— Your task —
Update the entries from the very beginning down through the line containing "INOVAR Profissional" by replacing each occurrence of "Pilotes Formule 1" with "Pilotes Formule E", leaving everything else unchanged.

— Data provided —
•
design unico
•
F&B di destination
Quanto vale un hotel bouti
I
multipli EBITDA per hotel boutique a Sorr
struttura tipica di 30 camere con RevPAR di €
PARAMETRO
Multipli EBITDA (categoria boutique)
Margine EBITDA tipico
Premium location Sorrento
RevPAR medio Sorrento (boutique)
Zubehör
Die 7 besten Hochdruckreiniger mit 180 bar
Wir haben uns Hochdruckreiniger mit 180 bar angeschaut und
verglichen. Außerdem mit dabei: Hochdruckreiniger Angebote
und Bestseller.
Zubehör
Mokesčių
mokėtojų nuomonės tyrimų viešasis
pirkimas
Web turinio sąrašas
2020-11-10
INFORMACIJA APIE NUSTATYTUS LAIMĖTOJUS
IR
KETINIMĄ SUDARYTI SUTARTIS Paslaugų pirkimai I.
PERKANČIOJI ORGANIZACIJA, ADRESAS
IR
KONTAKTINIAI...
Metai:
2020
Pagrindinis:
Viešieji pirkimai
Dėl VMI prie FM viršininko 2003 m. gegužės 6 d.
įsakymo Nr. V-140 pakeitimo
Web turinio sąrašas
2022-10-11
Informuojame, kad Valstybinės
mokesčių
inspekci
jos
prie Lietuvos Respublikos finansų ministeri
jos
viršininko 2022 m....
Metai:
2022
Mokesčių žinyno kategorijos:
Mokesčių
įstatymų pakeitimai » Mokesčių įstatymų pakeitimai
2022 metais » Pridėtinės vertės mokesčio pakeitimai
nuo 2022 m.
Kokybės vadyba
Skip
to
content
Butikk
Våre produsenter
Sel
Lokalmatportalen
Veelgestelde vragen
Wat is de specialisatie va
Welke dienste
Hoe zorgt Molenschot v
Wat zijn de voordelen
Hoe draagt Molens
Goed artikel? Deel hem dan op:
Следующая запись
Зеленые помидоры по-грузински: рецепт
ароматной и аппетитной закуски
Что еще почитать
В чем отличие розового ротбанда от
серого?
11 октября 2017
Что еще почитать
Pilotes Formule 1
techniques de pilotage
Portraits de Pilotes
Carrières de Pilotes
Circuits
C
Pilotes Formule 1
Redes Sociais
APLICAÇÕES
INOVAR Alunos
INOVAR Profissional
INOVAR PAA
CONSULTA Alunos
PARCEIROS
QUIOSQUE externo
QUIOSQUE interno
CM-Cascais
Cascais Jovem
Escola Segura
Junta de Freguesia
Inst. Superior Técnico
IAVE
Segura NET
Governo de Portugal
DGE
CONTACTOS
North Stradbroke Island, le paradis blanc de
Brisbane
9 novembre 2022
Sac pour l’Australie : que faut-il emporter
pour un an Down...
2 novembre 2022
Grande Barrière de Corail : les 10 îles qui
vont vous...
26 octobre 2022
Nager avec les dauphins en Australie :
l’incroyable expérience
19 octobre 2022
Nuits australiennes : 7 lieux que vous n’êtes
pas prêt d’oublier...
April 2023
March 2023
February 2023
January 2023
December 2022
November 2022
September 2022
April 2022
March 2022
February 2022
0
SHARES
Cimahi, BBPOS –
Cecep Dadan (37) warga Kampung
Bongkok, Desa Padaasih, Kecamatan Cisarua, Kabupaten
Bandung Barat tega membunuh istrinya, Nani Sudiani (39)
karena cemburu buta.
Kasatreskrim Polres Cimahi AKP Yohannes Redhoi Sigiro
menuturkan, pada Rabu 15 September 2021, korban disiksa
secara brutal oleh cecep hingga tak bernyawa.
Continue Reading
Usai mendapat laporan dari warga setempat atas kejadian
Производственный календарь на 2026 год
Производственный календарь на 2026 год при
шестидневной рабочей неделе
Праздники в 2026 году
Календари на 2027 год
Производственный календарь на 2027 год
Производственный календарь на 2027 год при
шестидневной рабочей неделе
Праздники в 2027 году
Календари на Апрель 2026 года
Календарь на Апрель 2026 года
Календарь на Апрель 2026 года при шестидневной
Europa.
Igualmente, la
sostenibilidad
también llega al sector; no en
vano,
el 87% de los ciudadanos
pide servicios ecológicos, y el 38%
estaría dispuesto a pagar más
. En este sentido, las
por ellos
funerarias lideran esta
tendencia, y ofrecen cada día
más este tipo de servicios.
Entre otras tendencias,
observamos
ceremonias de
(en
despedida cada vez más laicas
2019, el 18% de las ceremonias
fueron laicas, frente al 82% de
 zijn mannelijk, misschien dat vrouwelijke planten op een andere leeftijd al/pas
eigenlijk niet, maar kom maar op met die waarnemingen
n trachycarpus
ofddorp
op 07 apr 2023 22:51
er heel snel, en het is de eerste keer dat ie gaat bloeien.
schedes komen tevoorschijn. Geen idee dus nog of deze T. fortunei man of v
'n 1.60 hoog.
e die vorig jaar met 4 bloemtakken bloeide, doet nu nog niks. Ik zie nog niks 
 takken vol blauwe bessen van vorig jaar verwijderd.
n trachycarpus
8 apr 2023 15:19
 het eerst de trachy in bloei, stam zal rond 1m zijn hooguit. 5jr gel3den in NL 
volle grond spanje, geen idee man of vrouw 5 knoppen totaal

— Exercise response —
•
design unico
•
F&B di destination
Quanto vale un hotel bouti
I
multipli EBITDA per hotel boutique a Sorr
struttura tipica di 30 camere con RevPAR di €
PARAMETRO
Multipli EBITDA (categoria boutique)
Margine EBITDA tipico
Premium location Sorrento
RevPAR medio Sorrento (boutique)
Zubehör
Die 7 besten Hochdruckreiniger mit 180 bar
Wir haben uns Hochdruckreiniger mit 180 bar angeschaut und
verglichen. Außerdem mit dabei: Hochdruckreiniger Angebote
und Bestseller.
Zubehör
Mokesčių
mokėtojų nuomonės tyrimų viešasis
pirkimas
Web turinio sąrašas
2020-11-10
INFORMACIJA APIE NUSTATYTUS LAIMĖTOJUS
IR
KETINIMĄ SUDARYTI SUTARTIS Paslaugų pirkimai I.
PERKANČIOJI ORGANIZACIJA, ADRESAS
IR
KONTAKTINIAI...
Metai:
2020
Pagrindinis:
Viešieji pirkimai
Dėl VMI prie FM viršininko 2003 m. gegužės 6 d.
įsakymo Nr. V-140 pakeitimo
Web turinio sąrašas
2022-10-11
Informuojame, kad Valstybinės
mokesčių
inspekci
jos
prie Lietuvos Respublikos finansų ministeri
jos
viršininko 2022 m....
Metai:
2022
Mokesčių žinyno kategorijos:
Mokesčių
įstatymų pakeitimai » Mokesčių įstatymų pakeitimai
2022 metais » Pridėtinės vertės mokesčio pakeitimai
nuo 2022 m.
Kokybės vadyba
Skip
to
content
Butikk
Våre produsenter
Sel
Lokalmatportalen
Veelgestelde vragen
Wat is de specialisatie va
Welke dienste
Hoe zorgt Molenschot v
Wat zijn de voordelen
Hoe draagt Molens
Goed artikel? Deel hem dan op:
Следующая запись
Зеленые помидоры по-грузински: рецепт
ароматной и аппетитной закуски
Что еще почитать
В чем отличие розового ротбанда от
серого?
11 октября 2017
Что еще почитать
Pilotes Formule E
techniques de pilotage
Portraits de Pilotes
Carrières de Pilotes
Circuits
C
Pilotes Formule E
Redes Sociais
APLICAÇÕES
INOVAR Alunos
INOVAR Profissional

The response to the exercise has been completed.